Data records
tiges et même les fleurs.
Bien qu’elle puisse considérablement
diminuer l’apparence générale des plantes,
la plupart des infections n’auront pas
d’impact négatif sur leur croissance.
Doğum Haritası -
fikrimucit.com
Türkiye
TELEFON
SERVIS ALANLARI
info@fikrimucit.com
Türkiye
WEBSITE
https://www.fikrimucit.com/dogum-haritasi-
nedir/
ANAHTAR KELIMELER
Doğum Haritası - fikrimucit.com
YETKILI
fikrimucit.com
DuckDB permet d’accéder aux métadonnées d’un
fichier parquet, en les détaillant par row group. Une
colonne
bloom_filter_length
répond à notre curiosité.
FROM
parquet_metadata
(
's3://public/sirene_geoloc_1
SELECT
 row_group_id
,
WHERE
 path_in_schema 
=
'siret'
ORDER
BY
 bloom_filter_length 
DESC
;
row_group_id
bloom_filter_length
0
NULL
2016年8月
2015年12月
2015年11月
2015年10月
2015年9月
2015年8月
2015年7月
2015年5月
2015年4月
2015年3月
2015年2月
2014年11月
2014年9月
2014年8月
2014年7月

--

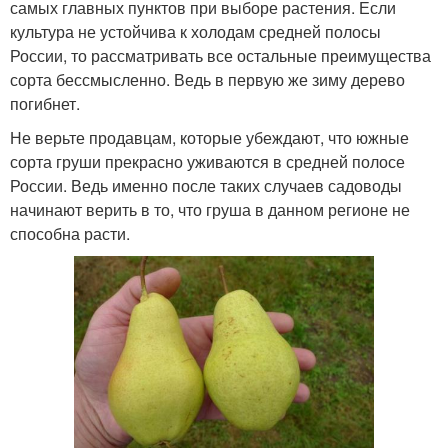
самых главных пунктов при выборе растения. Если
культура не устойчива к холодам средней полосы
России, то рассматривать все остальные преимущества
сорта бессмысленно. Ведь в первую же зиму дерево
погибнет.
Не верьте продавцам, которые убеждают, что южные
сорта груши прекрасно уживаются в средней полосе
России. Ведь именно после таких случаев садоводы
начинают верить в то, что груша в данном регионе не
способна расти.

==

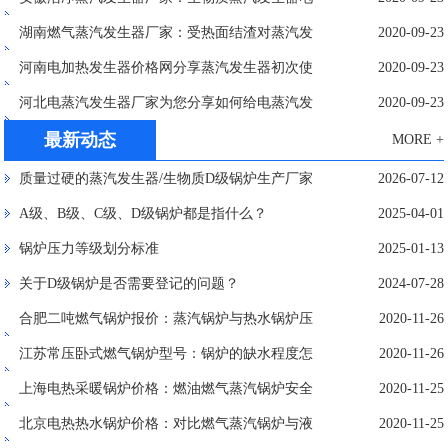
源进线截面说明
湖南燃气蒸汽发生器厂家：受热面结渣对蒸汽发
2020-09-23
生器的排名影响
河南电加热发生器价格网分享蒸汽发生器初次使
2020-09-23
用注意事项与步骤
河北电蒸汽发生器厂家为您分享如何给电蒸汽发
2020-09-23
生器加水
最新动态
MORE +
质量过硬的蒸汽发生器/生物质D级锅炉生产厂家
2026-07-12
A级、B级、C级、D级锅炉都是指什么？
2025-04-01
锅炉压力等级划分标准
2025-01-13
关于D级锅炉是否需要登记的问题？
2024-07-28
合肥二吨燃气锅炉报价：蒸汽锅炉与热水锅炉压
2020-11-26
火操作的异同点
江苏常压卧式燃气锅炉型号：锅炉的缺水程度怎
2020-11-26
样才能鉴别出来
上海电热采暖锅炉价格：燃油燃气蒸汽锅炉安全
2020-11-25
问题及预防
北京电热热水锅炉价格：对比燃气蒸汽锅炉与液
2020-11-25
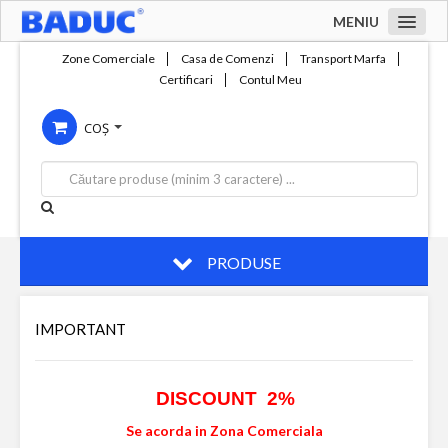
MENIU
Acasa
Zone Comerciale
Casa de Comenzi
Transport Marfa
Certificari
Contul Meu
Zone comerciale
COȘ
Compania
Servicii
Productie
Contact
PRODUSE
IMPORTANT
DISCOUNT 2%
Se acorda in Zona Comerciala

▶ JOB
Beginning at the line above with "Certificari" and finishing at the line with "Se acorda in Zona Comerciala", return each line exactly and return nothing else.

▶ SOLVED PROBLEM
Certificari
Contul Meu
Zone comerciale
COȘ
Compania
Servicii
Productie
Contact
PRODUSE
IMPORTANT
DISCOUNT 2%
Se acorda in Zona Comerciala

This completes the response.